La nuit, tant redoutée, s’était invitée selon son habitude dès que le soleil avait craqué. Puis, comme chaque fois depuis plusieurs jours, elle avait ensorcelé la maison, le jardin et Marianne. Dès que la lumière s’assoupissait, Marianne se redressait. Elle délaissait les oreillers qu’elle lui demandait sans cesse de tapoter au long de la journée. Finis les sursauts, les râles et les plaintes, elle demeurait aussi droite qu’un soldat au garde à vous. Aussi muette qu’un chasseur aux aguets. Qu’entendait-elle ? Qu’attendait-elle ?

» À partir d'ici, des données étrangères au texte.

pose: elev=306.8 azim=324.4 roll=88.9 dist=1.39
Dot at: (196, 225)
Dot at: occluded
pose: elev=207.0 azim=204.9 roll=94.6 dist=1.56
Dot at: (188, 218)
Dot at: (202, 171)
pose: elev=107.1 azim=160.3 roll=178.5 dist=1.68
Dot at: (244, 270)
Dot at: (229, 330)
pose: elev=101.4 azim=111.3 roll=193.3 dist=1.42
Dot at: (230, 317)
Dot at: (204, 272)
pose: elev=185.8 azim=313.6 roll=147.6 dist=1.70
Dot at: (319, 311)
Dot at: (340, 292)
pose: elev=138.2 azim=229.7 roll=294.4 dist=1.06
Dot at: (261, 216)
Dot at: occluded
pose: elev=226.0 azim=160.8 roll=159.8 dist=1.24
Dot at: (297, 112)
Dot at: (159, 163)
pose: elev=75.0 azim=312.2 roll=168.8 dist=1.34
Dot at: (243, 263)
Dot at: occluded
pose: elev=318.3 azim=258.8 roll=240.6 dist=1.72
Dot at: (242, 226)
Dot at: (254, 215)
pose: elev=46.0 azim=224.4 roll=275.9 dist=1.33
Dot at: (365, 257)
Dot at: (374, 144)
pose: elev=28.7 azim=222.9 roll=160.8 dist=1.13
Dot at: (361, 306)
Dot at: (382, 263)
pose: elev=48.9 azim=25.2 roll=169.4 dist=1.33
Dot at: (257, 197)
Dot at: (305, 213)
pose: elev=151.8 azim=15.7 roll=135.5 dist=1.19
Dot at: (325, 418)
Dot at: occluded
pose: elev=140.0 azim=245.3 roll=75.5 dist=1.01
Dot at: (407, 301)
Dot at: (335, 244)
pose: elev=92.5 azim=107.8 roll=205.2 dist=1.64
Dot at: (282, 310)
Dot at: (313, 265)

Dans ses yeux épuisés, émergeait une angoisse infinie qui la rongeait encore plus. Mais elle ne luttait pas. Elle acceptait cette pieuvre qui s’insinuait sous sa peau et ces tentacules qui lui broyaient le cœur comme une fatalité, une dernière épreuve. Hier, elle avait plaisanté en avouant qu’elle écoutait les bruits pirates du jardin. Puis elle s’était figée à nouveau. Non, elle ne plaisantait pas. Pourtant, aucun son ne provenait du dehors. La maison, protégée par ses murs épais et les volets bien clos, semblait avoir quitté le sol et flotter dans l’encre collante des ténèbres. Un vaisseau fantôme égaré dans une tempête muette. Il y avait bien quelques craquements à l’intérieur, comme des soupirs gênés de l’escalier de chêne, du parquet vernis ou du poêle en fonte, mais ceux-là vivaient ici, avec eux, et ne présentaient pas de menace. 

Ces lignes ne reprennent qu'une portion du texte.